I didn’t need to encourage him. Butch had already begun the research. He even went so far as to sit down with Ethel Knight, the author of Echo of the Black Horn, to see what he could learn from her about his father.
“What did you think about her book?” I asked.
“Lies,” he said, referring to the way she denied the black descendants of Newt Knight in her book. “But when I went to see her, she treated me like long lost kin. It was very strange.”
I offered to work with Butch on his father’s biography. I could tell he was feeling some sense of urgency. Then he explained. Butch’s father died when he was 58. “An aneurism. Runs in family,” Butch said. “Comes from both sides.” Butch went on to say that this year, he had turned 58. “I’m shaking in my boots.” His sisters who were present that day assured Butch that wouldn’t be the case for him. Butch didn’t appear comforted. I got the sense that he thought he might have waited until it was too late to discover the truth about his father.
Butch and I agreed to meet the next time I was in Mississippi and continue our discussion about his dad. I put together a list of questions for Butch and was excited about dedicating a chapter in my upcoming book about his search for his father. When I called from Minnesota to arrange a meeting, his sister answered the phone.
“Butch died last month,” she said. “He collapsed while he was out mowing his yard.”
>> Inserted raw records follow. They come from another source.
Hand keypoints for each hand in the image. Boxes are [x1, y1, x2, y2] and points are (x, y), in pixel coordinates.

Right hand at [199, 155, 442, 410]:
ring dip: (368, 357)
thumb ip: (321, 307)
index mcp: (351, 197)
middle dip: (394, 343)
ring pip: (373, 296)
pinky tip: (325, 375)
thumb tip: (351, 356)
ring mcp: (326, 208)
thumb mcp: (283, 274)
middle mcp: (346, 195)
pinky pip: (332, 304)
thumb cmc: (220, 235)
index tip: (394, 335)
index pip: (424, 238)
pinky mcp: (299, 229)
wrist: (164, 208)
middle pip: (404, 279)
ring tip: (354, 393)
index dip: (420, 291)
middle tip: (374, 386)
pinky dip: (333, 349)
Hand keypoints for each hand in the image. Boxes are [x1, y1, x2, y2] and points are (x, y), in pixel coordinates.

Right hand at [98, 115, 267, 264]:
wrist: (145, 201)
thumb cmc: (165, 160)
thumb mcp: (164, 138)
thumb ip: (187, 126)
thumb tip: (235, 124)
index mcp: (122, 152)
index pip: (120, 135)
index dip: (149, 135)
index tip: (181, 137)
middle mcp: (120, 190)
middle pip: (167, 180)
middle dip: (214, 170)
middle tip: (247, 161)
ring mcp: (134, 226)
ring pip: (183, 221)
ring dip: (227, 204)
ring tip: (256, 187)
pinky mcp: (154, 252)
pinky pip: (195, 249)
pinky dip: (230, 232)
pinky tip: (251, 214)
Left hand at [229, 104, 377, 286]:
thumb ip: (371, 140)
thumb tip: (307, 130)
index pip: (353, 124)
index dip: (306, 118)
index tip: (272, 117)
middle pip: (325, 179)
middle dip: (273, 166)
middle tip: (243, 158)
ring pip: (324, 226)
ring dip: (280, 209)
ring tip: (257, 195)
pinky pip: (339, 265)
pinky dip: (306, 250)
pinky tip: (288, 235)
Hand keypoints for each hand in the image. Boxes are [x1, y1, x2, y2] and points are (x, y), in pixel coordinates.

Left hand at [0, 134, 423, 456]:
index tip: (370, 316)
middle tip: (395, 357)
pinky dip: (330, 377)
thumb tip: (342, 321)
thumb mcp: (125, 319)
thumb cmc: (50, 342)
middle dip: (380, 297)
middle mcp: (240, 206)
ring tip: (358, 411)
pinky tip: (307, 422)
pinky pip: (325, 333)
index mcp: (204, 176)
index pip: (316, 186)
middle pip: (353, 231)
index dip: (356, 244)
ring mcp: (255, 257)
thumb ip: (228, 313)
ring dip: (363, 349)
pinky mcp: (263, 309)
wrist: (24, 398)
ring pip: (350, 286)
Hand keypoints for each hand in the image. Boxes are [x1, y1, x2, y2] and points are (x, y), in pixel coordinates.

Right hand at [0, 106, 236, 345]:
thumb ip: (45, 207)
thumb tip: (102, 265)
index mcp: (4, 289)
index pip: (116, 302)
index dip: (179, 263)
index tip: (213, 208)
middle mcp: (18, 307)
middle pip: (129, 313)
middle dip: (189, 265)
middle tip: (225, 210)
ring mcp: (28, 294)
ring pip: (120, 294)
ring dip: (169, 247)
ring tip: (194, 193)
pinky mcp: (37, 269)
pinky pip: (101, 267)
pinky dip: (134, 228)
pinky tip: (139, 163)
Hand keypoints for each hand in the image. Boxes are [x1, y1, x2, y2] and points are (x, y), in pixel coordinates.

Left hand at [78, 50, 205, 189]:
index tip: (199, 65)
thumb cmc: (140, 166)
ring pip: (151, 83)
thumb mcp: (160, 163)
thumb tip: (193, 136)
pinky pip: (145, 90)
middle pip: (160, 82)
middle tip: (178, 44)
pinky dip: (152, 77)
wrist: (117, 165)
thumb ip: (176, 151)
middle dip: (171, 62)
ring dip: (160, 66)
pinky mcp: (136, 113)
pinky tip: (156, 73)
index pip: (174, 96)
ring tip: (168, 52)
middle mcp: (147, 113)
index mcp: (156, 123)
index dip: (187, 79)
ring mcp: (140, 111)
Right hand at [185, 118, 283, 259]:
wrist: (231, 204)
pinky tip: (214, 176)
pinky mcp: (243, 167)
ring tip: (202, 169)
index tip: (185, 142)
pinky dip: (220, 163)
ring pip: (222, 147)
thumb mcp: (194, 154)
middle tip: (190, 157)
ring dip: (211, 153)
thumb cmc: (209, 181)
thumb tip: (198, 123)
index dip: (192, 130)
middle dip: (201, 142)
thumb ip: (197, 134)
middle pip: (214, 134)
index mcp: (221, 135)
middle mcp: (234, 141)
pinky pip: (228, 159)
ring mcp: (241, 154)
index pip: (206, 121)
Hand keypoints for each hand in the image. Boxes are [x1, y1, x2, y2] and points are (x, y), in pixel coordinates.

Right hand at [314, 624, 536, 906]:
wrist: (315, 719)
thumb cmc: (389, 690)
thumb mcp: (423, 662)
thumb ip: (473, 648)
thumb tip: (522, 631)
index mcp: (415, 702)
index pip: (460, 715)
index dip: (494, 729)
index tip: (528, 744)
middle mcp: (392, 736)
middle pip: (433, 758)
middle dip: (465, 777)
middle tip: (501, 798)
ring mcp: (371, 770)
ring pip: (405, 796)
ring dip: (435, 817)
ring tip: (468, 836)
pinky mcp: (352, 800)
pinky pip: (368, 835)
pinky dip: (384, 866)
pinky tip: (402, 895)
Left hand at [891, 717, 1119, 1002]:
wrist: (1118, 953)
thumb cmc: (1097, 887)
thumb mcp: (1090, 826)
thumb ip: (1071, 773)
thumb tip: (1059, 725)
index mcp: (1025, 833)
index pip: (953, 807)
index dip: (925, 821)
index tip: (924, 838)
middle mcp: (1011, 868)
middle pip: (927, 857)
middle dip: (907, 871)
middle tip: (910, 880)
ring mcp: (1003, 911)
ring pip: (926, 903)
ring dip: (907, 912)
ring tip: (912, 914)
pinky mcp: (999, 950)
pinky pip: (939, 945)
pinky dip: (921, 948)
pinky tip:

I wasn’t sure why that hit me so hard. In a way, it was like losing my father all over again. Perhaps I had hoped that by helping Butch discover his dad, in the process, I could also become closer to mine.
But that’s not to be. Perhaps, in the end, that is something a person can do only for himself. And maybe, looking for our fathers is like looking for our reflection in a mirror that has gone dim. We can never get close enough to make it out.
I’ll miss my friend, and I hope that where he is now, the reflection he gazes upon is bright and true, and he has found the answers was searching for.